Si el universo está cerrado, no hay lugar para un observador externo – La nación
En el mundo de la física teórica, los distintos artículos publicados pueden ser textos secos llenos de ecuaciones con integrales infinitas. Sin embargo, un artículo actual rompió esta regla. Aunque su contenido es estrictamente técnico, es una pequeña nota a pie de página que ha capturado la imaginación del público: una referencia directa a las implicaciones teológicas de su descubrimiento matemático.
Un universo sin “afuera”. Para entender la referencia a Dios, primero debemos entender la conclusión del documento. Harlow y su equipo están investigando esto. Problema de gravedad cuántica en un universo cerrado. Se trata de un universo cerrado, a diferencia de los modelos teóricos habituales que tienen “límites”. No tiene bordes ni “exterior” ni nada por el estilo..
De esta forma, el estudio sugiere que el universo no tiene una inmensa variedad de estados posibles. Es un estado único, estático y trivial, de modo que todo lo que ha sucedido o sucederá está contenido en una única dimensión.
La aparición de Dios. Aquí entra en juego la frase que ha sacudido las redes, porque afirman que cuando estamos en un sistema cerrado con un solo estado posible, no hay lugar para un observador externo. Es decir, un dios.
Esto está en contradicción significativa con la física tradicional y con muchas ideas teológicas y religiosas que sugieren que hay alguien o algo que está observando el sistema y todos sus cambios. Aunque estas implicaciones para los investigadores son un ejercicio para el lector. Simplemente dan su propia conclusión.
El significado. Cómo informan los medios IFLSciencia Y SabíaEste comentario es una “irónica” humorística pero profunda. El artículo no intenta probar o refutar la existencia de una deidad, sino que señala una paradoja estructural.
Señalan que si el universo lo contiene todo y su estado es único, uno no puede estar “fuera” de él. Algo que está completamente reñido con la clásica idea teísta de un Dios que existe separado de su creación pero que la observa desde fuera. El problema es que para estos científicos no hay un exterior.
Tus opiniones. El físico y divulgador Brian Cox. evaluado El documento y su atrevida nota a pie de página fueron calificados de “inspiradores” y resaltaron cómo una cuestión puramente matemática sobre los espacios de Hilbert termina rozando cuestiones antes reservadas exclusivamente a la metafísica.

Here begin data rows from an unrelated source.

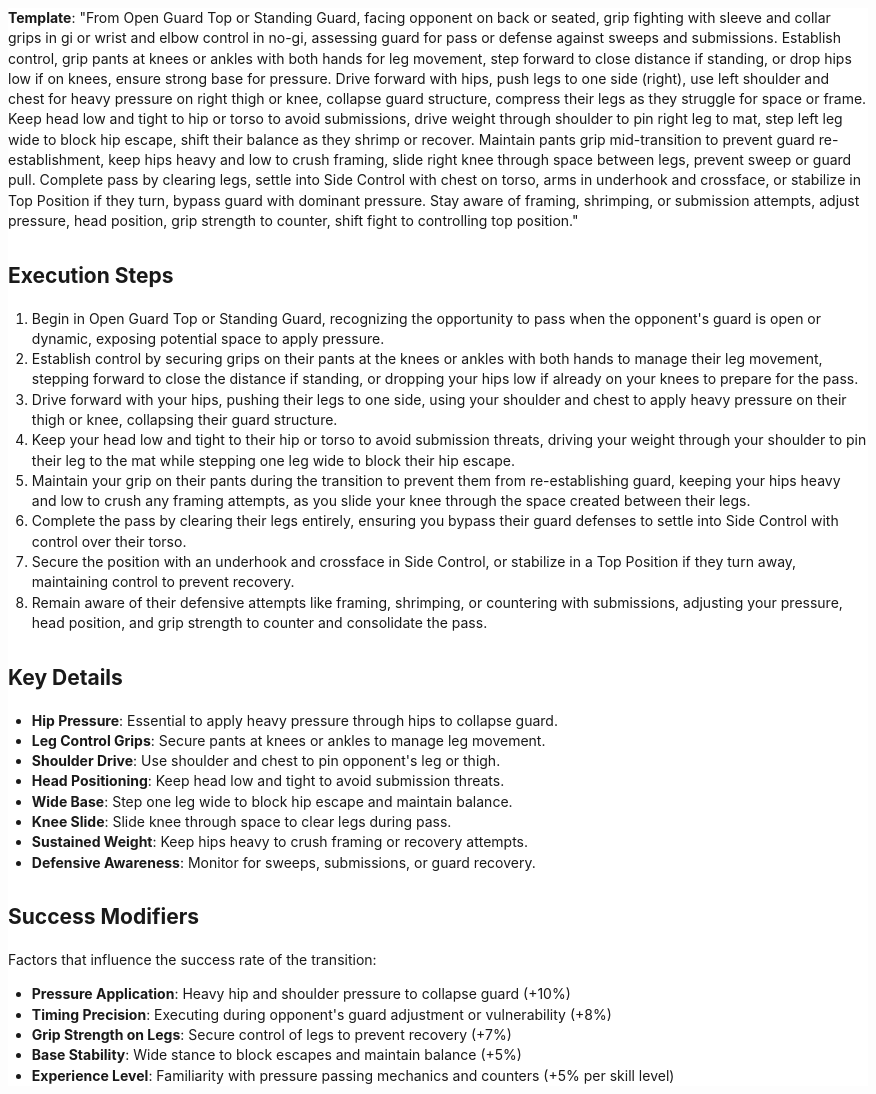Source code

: **Template**: "From Open Guard Top or Standing Guard, facing opponent on back or seated, grip fighting with sleeve and collar grips in gi or wrist and elbow control in no-gi, assessing guard for pass or defense against sweeps and submissions. Establish control, grip pants at knees or ankles with both hands for leg movement, step forward to close distance if standing, or drop hips low if on knees, ensure strong base for pressure. Drive forward with hips, push legs to one side (right), use left shoulder and chest for heavy pressure on right thigh or knee, collapse guard structure, compress their legs as they struggle for space or frame. Keep head low and tight to hip or torso to avoid submissions, drive weight through shoulder to pin right leg to mat, step left leg wide to block hip escape, shift their balance as they shrimp or recover. Maintain pants grip mid-transition to prevent guard re-establishment, keep hips heavy and low to crush framing, slide right knee through space between legs, prevent sweep or guard pull. Complete pass by clearing legs, settle into Side Control with chest on torso, arms in underhook and crossface, or stabilize in Top Position if they turn, bypass guard with dominant pressure. Stay aware of framing, shrimping, or submission attempts, adjust pressure, head position, grip strength to counter, shift fight to controlling top position."

## Execution Steps
1. Begin in Open Guard Top or Standing Guard, recognizing the opportunity to pass when the opponent's guard is open or dynamic, exposing potential space to apply pressure.
2. Establish control by securing grips on their pants at the knees or ankles with both hands to manage their leg movement, stepping forward to close the distance if standing, or dropping your hips low if already on your knees to prepare for the pass.
3. Drive forward with your hips, pushing their legs to one side, using your shoulder and chest to apply heavy pressure on their thigh or knee, collapsing their guard structure.
4. Keep your head low and tight to their hip or torso to avoid submission threats, driving your weight through your shoulder to pin their leg to the mat while stepping one leg wide to block their hip escape.
5. Maintain your grip on their pants during the transition to prevent them from re-establishing guard, keeping your hips heavy and low to crush any framing attempts, as you slide your knee through the space created between their legs.
6. Complete the pass by clearing their legs entirely, ensuring you bypass their guard defenses to settle into Side Control with control over their torso.
7. Secure the position with an underhook and crossface in Side Control, or stabilize in a Top Position if they turn away, maintaining control to prevent recovery.
8. Remain aware of their defensive attempts like framing, shrimping, or countering with submissions, adjusting your pressure, head position, and grip strength to counter and consolidate the pass.

## Key Details
- **Hip Pressure**: Essential to apply heavy pressure through hips to collapse guard.
- **Leg Control Grips**: Secure pants at knees or ankles to manage leg movement.
- **Shoulder Drive**: Use shoulder and chest to pin opponent's leg or thigh.
- **Head Positioning**: Keep head low and tight to avoid submission threats.
- **Wide Base**: Step one leg wide to block hip escape and maintain balance.
- **Knee Slide**: Slide knee through space to clear legs during pass.
- **Sustained Weight**: Keep hips heavy to crush framing or recovery attempts.
- **Defensive Awareness**: Monitor for sweeps, submissions, or guard recovery.

## Success Modifiers
Factors that influence the success rate of the transition:
- **Pressure Application**: Heavy hip and shoulder pressure to collapse guard (+10%)
- **Timing Precision**: Executing during opponent's guard adjustment or vulnerability (+8%)
- **Grip Strength on Legs**: Secure control of legs to prevent recovery (+7%)
- **Base Stability**: Wide stance to block escapes and maintain balance (+5%)
- **Experience Level**: Familiarity with pressure passing mechanics and counters (+5% per skill level)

La paradoja. En este caso, el artículo plantea una fascinante dicotomía que algunos filósofos de la física ya están analizando. Proponen que cuando el “Ojo de Dios” vea el universo, solo verá un punto estático sin ningún cambio. Pero desde dentro vemos un universo rico, caótico y complejo a medida que experimentamos todas sus propiedades.

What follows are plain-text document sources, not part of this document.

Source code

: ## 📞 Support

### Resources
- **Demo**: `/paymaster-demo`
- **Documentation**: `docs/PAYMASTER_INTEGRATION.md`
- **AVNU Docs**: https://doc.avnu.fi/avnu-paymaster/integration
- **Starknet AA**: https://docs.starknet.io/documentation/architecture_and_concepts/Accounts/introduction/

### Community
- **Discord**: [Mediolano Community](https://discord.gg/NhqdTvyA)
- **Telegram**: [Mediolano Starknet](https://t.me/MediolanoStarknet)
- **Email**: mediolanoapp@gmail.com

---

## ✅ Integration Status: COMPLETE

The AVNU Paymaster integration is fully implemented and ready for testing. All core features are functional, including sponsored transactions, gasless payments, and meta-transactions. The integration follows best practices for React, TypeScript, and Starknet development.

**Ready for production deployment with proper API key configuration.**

Los autores resuelven este problema matemáticamente utilizando la teoría del código cuántico y la holografía, sugiriendo que la complejidad es una ilusión de perspectiva interna. Pero el chiste teológico persiste: si Dios es la realidad fundamental, entonces la realidad es increíblemente simple. Somos nosotros quienes lo complicamos observándolo desde dentro.